True diversity encompasses more than gender and race. Hiring people from different backgrounds and with different life experiences is the key to maximizing creative disruption and enhanced problem-solving. For example, many companies find that implementing a neurodiversity program—hiring employees on the autism spectrum, and giving them the training and support they need—can lead to increased innovation, especially around highly technical processes such as AI, cybersecurity, and process automation.
Emphasize Career Development. Employees today don’t expect lifetime employment, but they do expect their employer to provide training and opportunities to develop their skills and keep them hirable. That doesn’t mean constant promotions are necessary—development today can be fluid and job changes can be horizontal. Challenging employees through new experiences or projects helps them feel valued and improves their desire to advocate for your organization.
Eliminate Silos. The systemic cultural change that utilities need today requires an overarching enterprise-wide strategy supported by a close working relationship across the executive team—specifically, among the chief HR officer, chief information officer, and chief financial officer. Studies show that close collaboration among these leaders results in higher earnings growth and improved human capital metrics, including significant improvements in workforce productivity and employee engagement. When these functions work closely together, business challenges are addressed from the three critical perspectives of workforce and technology needs as well as budgeting/funding capabilities.

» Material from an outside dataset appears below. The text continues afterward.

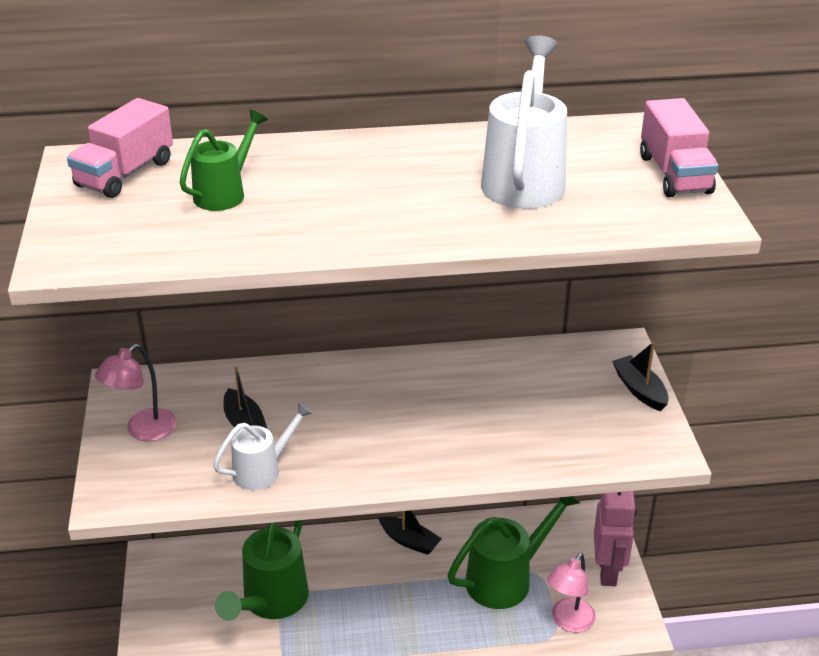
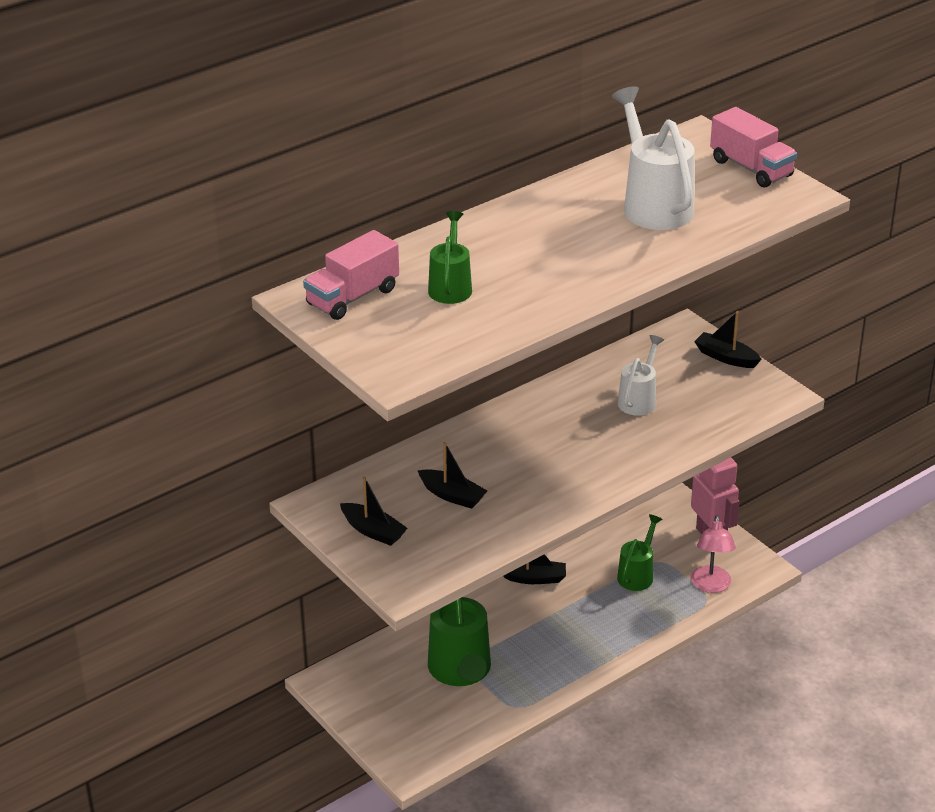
camera: 30 degrees left, 0 degrees up
(125, 174) = (352, 297): pink truck -> pink truck turned 45 degrees clockwise
(143, 431) = (373, 531): pink lamp -> black boat
(263, 470) = (502, 521): white watering can -> white watering can (639, 400)
(506, 579) = (637, 574): green watering can -> green watering can, size x0.60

Don’t ‘Do’ Digital; Be Digital
To execute an employee-centric approach throughout the business transformation, utility leadership must continually ask the right questions to make sure they are optimizing and building workforce skills and culture to improve performance and create long-term value for all stakeholders. In short, it’s not enough for P&U companies to “do” digital—simply implementing digital technology. Rather, utilities must implement a workforce strategy that enables them to “be” digital—creating and nurturing a culture that enables digital technology and human ingenuity to flourish side-by-side, and complement and enhance each other’s growth. As utilities implement new technologies and processes to meet consumer needs and decarbonization demands, focusing on workforce and culture issues can make a true transformation possible.
—Cyntressa Dickey is a principal at Ernst & Young LLP and serves as the EY Global and Americas Energy People Advisory Services Leader. Ryan Levine is a principal at Ernst & Young LLP and serves as the EY U.S.-East Region Energy People Advisory Services Leader. The views expressed are those of the authors and do not necessarily reflect the views of Ernst & Young LLP or any other member firm of the global EY organization.